When I think back to my years in high school, I remember essays, tests, pop quizzes, and the occasional assignment. Aside from
the projects and labs that we did in Physics and Chemistry, rarely was I asked to design my own project, reflect on how I was learning or being assessed, and never did I ever conference with a teacher about my learning. Last year, I worked through a Project-Based Learning unit where I gave constant feedback daily and students created questions, delved into subjects of their own choice, and made connections to the curriculum. In the end, I handed them a rubric with a grade and some comments on it. How were they supposed to learn from a piece of paper? It was during this unit, where I realized that I needed to re-evaluate how I give and more importantly, use feedback.
In the process of Design Thinking (See @lmcbeth’s post here), the empathizing piece is so important. How do I design a project that pushes 21st-century students to engage their interests and work to their own potential?

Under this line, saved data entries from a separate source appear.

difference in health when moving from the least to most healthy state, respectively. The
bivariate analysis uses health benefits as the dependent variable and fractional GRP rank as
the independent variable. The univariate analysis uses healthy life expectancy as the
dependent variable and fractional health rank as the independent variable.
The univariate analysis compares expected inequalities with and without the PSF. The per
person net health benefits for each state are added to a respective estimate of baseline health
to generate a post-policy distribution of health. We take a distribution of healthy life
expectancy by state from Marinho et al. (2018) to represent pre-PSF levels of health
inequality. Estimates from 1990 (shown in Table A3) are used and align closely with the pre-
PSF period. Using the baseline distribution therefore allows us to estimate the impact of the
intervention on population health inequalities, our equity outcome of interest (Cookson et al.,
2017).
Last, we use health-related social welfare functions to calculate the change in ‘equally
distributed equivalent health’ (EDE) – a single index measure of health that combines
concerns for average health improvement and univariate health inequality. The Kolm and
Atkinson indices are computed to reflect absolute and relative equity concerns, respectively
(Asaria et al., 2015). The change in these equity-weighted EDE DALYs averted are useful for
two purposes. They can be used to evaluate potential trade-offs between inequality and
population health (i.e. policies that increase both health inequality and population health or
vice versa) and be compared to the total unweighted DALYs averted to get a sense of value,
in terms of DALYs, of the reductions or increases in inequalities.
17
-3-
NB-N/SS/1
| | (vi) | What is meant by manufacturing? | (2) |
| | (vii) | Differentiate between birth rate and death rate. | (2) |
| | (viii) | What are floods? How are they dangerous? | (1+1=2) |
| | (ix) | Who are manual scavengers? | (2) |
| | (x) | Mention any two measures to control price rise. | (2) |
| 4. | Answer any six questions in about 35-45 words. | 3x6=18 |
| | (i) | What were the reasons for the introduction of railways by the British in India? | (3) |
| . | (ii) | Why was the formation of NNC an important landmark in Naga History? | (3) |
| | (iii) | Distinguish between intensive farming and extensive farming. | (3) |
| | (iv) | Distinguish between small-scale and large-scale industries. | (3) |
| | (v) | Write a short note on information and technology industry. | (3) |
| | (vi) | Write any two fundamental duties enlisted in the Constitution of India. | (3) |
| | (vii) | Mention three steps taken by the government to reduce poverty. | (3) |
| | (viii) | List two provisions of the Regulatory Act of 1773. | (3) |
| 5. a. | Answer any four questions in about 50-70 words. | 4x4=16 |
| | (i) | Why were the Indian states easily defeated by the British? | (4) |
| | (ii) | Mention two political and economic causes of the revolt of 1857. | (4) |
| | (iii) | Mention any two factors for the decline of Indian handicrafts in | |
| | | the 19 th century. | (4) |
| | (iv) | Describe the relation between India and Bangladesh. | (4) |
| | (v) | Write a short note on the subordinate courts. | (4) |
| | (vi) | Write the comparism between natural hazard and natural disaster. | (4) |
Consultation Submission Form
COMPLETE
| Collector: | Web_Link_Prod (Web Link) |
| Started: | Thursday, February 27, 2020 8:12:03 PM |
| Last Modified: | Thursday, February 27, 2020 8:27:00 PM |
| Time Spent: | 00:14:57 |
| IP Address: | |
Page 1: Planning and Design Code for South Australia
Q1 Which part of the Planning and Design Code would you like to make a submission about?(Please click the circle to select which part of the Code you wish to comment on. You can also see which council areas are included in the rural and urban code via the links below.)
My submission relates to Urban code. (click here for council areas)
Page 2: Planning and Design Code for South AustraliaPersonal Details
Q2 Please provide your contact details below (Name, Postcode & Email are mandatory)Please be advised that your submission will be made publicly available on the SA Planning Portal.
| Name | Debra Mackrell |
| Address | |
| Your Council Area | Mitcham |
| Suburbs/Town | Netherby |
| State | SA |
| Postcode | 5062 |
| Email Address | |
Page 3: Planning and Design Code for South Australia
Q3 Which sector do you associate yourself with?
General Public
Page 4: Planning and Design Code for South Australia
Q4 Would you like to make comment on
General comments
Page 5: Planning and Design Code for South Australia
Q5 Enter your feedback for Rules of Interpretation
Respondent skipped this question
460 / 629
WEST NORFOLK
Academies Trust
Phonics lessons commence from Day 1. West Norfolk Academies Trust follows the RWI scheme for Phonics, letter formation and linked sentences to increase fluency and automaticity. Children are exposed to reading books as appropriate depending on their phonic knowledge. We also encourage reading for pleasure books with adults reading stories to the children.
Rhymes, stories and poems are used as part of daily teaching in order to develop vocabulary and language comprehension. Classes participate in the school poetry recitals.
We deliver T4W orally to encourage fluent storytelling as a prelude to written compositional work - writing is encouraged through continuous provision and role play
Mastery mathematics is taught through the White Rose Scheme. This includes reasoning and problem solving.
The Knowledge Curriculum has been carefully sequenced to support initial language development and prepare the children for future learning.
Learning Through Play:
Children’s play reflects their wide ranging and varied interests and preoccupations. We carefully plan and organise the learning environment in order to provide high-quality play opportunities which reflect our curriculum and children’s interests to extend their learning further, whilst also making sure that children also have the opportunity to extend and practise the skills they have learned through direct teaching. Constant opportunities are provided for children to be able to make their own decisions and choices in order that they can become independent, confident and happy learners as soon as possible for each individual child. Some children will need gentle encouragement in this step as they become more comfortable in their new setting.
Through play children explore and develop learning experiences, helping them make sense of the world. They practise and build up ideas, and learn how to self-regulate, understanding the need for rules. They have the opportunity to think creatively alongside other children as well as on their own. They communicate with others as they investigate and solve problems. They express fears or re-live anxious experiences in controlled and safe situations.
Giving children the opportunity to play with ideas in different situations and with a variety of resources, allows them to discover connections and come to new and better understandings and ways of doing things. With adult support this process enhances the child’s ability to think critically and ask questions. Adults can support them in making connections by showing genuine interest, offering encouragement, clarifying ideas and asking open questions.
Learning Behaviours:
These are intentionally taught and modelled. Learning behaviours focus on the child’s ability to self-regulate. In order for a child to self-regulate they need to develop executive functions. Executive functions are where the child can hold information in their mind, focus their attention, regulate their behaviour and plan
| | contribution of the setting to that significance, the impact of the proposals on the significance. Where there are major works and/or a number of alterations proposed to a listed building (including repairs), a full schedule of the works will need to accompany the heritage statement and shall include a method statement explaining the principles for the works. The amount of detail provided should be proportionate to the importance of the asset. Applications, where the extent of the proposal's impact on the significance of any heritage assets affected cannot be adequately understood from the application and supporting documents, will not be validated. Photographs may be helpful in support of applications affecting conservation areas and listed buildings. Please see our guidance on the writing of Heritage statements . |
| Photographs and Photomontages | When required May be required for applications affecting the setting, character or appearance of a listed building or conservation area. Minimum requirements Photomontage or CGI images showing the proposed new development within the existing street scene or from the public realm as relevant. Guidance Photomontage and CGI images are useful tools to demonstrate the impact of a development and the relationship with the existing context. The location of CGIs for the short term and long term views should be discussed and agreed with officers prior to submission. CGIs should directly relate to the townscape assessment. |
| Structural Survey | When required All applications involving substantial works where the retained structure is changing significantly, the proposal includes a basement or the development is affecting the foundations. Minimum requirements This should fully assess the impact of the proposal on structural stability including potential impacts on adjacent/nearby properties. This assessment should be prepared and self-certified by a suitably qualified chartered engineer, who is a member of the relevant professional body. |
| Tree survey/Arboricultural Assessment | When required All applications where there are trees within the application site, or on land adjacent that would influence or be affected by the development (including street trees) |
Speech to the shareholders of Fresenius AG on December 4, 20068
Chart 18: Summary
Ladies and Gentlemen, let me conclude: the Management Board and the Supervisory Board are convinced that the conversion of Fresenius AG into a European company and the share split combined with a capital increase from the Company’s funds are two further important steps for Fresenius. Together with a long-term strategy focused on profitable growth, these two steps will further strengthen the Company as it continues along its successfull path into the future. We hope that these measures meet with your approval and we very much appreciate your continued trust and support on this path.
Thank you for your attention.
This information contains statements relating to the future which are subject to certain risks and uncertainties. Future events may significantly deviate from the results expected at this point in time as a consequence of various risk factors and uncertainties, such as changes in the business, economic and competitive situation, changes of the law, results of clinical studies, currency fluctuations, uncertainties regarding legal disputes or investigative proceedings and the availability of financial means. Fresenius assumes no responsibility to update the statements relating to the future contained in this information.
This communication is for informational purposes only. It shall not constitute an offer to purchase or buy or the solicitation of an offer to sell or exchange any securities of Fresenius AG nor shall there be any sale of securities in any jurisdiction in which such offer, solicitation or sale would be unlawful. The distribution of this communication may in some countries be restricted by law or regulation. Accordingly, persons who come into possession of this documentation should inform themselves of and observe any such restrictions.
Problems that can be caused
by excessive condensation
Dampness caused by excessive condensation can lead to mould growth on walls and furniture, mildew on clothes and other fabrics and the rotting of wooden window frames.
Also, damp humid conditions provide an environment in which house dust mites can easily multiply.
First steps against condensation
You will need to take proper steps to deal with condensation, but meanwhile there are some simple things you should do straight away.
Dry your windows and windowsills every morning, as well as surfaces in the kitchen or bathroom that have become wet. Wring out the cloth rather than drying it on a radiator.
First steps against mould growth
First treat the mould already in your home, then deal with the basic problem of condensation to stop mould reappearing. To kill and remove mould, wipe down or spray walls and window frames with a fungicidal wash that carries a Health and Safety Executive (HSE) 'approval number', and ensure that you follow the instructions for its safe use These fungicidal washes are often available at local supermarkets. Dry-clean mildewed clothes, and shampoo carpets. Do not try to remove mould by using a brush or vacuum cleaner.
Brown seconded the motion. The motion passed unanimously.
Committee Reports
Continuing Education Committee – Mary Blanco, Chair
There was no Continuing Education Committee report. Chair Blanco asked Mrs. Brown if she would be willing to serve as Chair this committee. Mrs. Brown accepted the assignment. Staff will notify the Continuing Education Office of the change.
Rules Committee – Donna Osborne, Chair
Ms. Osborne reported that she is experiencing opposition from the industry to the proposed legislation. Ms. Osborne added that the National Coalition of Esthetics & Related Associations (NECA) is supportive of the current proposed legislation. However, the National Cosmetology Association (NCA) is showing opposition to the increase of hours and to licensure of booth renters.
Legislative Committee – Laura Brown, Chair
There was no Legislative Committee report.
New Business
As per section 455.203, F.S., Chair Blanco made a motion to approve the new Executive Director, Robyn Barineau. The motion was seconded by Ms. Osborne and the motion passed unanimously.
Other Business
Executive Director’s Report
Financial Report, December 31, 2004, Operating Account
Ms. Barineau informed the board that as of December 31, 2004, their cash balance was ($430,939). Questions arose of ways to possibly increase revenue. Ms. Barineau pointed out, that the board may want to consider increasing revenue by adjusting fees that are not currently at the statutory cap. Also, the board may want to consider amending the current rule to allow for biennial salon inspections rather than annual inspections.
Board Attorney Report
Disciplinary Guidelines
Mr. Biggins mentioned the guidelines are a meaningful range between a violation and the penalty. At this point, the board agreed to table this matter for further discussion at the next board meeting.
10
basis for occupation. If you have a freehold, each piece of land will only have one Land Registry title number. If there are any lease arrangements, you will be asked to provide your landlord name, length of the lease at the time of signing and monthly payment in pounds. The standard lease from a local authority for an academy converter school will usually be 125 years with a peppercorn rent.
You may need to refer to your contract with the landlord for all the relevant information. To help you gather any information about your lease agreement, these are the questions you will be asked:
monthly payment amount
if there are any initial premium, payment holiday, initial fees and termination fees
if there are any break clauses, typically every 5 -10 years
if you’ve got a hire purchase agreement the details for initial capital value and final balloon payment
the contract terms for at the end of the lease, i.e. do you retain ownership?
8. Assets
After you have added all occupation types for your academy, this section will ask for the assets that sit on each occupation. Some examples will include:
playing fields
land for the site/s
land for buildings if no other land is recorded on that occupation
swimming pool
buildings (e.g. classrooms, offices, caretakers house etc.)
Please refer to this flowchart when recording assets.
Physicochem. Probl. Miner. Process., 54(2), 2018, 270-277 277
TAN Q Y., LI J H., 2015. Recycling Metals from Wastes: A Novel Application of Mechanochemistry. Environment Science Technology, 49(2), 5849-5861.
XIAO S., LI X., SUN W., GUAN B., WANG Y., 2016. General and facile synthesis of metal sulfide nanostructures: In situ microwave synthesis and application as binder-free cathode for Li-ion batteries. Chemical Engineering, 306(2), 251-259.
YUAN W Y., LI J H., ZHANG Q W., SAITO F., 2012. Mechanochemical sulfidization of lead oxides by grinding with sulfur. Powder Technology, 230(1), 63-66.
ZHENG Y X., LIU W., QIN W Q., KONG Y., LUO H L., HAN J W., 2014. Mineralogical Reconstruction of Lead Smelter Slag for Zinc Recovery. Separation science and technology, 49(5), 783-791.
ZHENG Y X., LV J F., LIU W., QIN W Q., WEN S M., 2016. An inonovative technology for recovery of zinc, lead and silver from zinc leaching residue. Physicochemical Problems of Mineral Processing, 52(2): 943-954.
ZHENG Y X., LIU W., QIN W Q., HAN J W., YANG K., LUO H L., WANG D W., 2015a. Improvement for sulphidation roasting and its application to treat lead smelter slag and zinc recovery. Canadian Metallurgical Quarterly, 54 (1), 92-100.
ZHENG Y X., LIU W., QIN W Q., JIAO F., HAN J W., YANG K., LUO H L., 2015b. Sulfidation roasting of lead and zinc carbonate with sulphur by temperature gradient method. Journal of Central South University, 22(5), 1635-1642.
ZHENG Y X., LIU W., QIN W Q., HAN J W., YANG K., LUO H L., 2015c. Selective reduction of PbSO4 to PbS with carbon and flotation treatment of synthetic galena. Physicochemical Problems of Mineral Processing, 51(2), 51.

Then, how do I create a system of feedback that is both constructive and immediate with an assessment process that allows for student reflection and learning? Ideally, learning FROM the rubrics, comments and feedback I provide on a continual basis.
My goal is to devise a feedback process that is more immediate, can be applied to any type of assessment, and is clearly visible along the way. Ideally, I’d like to redesign my classroom as well – with feedback and assessment in mind.
Most recently, I have reached out to both @ddoucet and my Director in Teaching and Learning (Dave Krocker) to discuss making rubrics and post-assessment feedback more effective. From these conversations, my co-teacher and I redesigned the rubric (A great post on how to build a more meaningful rubric on Edutopia), asked students to submit self-reflections based on where they sat – Below, At, or Above standard. The key here was asking students ‘Why?”. Some responses…
After this, we conferenced with the students regarding their rubric and their self-reflection – this process often resulted with an ‘Ah ha’ moment for some of the students. It was clear to both myself and them that there is a need for more instances of feedback throughout the process – this is something that I need to focus on and has been an area of growth for me for quite awhile now. Somehow, I also want to redesign my space both in real life and online to better my feedback and increase student learning. I’m certainly on my way, but much more growth lies ahead.
Throughout our last F2F, applying the Design model to this problem brought to light many new insights and ideas. The numerous conversations fueled a new appreciation for what assessment is really supposed to look like. A big thank you to @ksolowey, @gnichols, @lmcbeth, & @ddoucet along with many others in the Cohort 21 group who gave me great feedback and ideas to move forward with.
At the end of the day, great assessments are only the starting point. What they do with their feedback is where true learning and growth really happens.
I’d love to hear your thoughts on feedback and assessment. What are other techniques that you use to make sure feedback is actually used to enhance learning? How do you make it consistent and timely?